His WGN morning show was consistently top-rated in Chicago, and led to his being labeled "the king of morning radio". At the height of his popularity, Phillips attracted nearly 1.5 million listeners, a now unheard-of 50% market share.

==Innovations==
Phillips was one of the first broadcasters to routinely use humorous and offbeat phone calls in his show, including prank phone calls. Sometimes, he called random payphones to see who would answer. For example, he called a pet cemetery to arrange a funeral for his mouse, and on another occasion he tracked down Benjamin Gingiss, founder of Gingiss Formal Wear, while the man was on vacation in the Bahamas to ask him where the fire extinguishers were kept in the store.

Another time, Phillips called Ipanema, a neighborhood located on the southern region of the city of Rio de Janeiro, Brazil, and inquired whether there were any women there who were "tall and tan and young and lovely". He tried to order pizza from Rome and even tried to return a natural Christmas tree weeks into the new year because it had browned and lost all its needles. On one occasion, he managed to obtain Luciano Pavarotti's hotel room number, and called to ask if the singer would give Phillips opera lessons and "teach [Phillips] to sing flat, like you do."

Phillips was the first to offer a $1 million prize to listeners—as a part one of his promotions in which he would debunk self-proclaimed psychics on the air. Listeners were invited to guess what celebrity name was written inside "Wally's Black Box". No one ever successfully guessed the name. He eventually revealed the note bearing the name of Jean Rogers, a movie heroine Phillips admired for her role as Dale Arden in several Flash Gordon film serials.

Another unique aspect of Phillips' show was a large library of sound bites, each just a few seconds in length, which could be played on short notice in response to something that was said. A mundane example would be an announcement by Phillips followed by Groucho Marx's voice (from a line in Duck Soup) saying, "Make a note of that!" Instead of using carts or reels, Phillips' engineers found it more convenient to cut a disk with a transcription lathe to keep everything at the ready. WGN was still using the devices strictly for the Phillips show as late as 1985, costing the station more than $20,000 yearly.

==Retirement==
In 1998, he retired from WGN radio after 42 years, twelve years after giving up the morning show where he was succeeded by Bob Collins, who continued the format and the high ratings. Phillips then hosted a two-hour Saturday morning radio show on WAIT in Crystal Lake, Illinois for some years afterward.
"Wally Phillips was the biggest, most successful, most influential local radio broadcaster in Chicago history. He was the number one local radio personality in the United States."
— Bruce DuMont, President of the Museum of Broadcast Communications"
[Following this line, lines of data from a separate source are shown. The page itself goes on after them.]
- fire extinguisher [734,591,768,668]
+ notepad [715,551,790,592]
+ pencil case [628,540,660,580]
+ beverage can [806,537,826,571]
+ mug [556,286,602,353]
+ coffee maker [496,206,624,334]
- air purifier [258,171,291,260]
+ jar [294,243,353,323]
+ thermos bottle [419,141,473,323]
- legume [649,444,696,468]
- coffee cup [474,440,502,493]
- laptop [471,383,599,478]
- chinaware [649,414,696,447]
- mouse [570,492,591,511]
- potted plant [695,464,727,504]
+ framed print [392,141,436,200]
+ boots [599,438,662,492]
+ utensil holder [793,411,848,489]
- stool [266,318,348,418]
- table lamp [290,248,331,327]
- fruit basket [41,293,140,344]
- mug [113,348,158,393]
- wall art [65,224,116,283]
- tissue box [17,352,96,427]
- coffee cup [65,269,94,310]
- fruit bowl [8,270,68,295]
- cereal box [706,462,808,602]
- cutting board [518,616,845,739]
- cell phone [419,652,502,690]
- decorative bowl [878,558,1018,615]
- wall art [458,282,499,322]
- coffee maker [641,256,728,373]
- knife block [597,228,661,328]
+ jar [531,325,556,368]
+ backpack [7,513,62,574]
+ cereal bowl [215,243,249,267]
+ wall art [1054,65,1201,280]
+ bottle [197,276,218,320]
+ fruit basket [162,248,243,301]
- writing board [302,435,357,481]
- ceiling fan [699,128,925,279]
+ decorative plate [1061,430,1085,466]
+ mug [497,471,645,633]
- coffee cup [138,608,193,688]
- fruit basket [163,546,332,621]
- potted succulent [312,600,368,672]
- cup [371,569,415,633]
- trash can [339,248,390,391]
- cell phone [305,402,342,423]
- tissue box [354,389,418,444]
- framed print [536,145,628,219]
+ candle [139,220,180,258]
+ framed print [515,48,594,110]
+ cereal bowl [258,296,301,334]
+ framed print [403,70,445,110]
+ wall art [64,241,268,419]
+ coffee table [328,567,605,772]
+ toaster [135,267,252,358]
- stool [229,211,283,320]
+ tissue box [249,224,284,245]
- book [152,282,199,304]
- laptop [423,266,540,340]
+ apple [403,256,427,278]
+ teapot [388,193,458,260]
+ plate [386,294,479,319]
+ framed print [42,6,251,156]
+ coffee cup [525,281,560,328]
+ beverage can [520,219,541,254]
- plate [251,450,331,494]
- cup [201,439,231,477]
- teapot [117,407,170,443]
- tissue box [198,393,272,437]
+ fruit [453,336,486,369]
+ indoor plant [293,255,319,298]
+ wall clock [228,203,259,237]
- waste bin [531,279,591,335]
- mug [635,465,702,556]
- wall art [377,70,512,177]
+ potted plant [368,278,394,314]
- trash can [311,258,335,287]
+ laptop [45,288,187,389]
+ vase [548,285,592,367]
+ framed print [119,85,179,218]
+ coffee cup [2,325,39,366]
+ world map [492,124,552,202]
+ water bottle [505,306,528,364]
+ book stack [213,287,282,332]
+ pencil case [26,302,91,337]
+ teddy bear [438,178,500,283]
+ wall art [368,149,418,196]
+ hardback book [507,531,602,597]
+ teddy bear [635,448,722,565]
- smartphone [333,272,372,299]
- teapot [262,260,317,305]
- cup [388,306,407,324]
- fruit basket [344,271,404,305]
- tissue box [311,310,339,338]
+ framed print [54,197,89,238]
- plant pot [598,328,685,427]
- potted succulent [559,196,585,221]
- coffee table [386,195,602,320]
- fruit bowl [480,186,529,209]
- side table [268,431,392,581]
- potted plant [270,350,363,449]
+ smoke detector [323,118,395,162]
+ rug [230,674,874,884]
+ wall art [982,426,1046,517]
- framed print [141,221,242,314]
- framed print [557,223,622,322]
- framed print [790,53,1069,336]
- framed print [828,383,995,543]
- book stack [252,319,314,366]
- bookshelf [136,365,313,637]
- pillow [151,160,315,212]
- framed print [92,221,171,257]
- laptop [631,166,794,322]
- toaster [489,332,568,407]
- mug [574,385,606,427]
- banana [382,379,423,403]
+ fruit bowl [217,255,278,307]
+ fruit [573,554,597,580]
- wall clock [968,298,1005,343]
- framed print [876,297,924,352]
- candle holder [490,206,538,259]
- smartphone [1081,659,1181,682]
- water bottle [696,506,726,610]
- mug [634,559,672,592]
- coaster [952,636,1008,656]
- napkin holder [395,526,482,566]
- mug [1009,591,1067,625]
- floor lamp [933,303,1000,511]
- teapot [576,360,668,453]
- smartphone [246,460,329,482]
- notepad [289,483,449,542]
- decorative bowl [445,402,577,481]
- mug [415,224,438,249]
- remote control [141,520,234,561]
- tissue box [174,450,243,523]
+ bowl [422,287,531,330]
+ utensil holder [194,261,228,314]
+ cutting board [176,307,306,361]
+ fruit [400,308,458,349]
Phillips was inducted into the National Radio Hall of Fame, in the Museum of Broadcast Communications in 1993 and into the National Association of Broadcasters Hall of Fame in 1997, marking his 50th year in radio.

On October 21, 2004, the street corner of Rush Street and Delaware Street in Chicago was designated as Honorary Wally Phillips Way.

==Personal life==
In 1969, Wally Phillips founded the Neediest Kids Fund, which has since raised $35 million for charity.

Phillips was married three times - all to the same woman, Barbara. He had two daughters Holly and Jennifer, and a son, Todd.

He died in Naples, Florida on March 26, 2008, after suffering from Alzheimer's disease for the previous five years.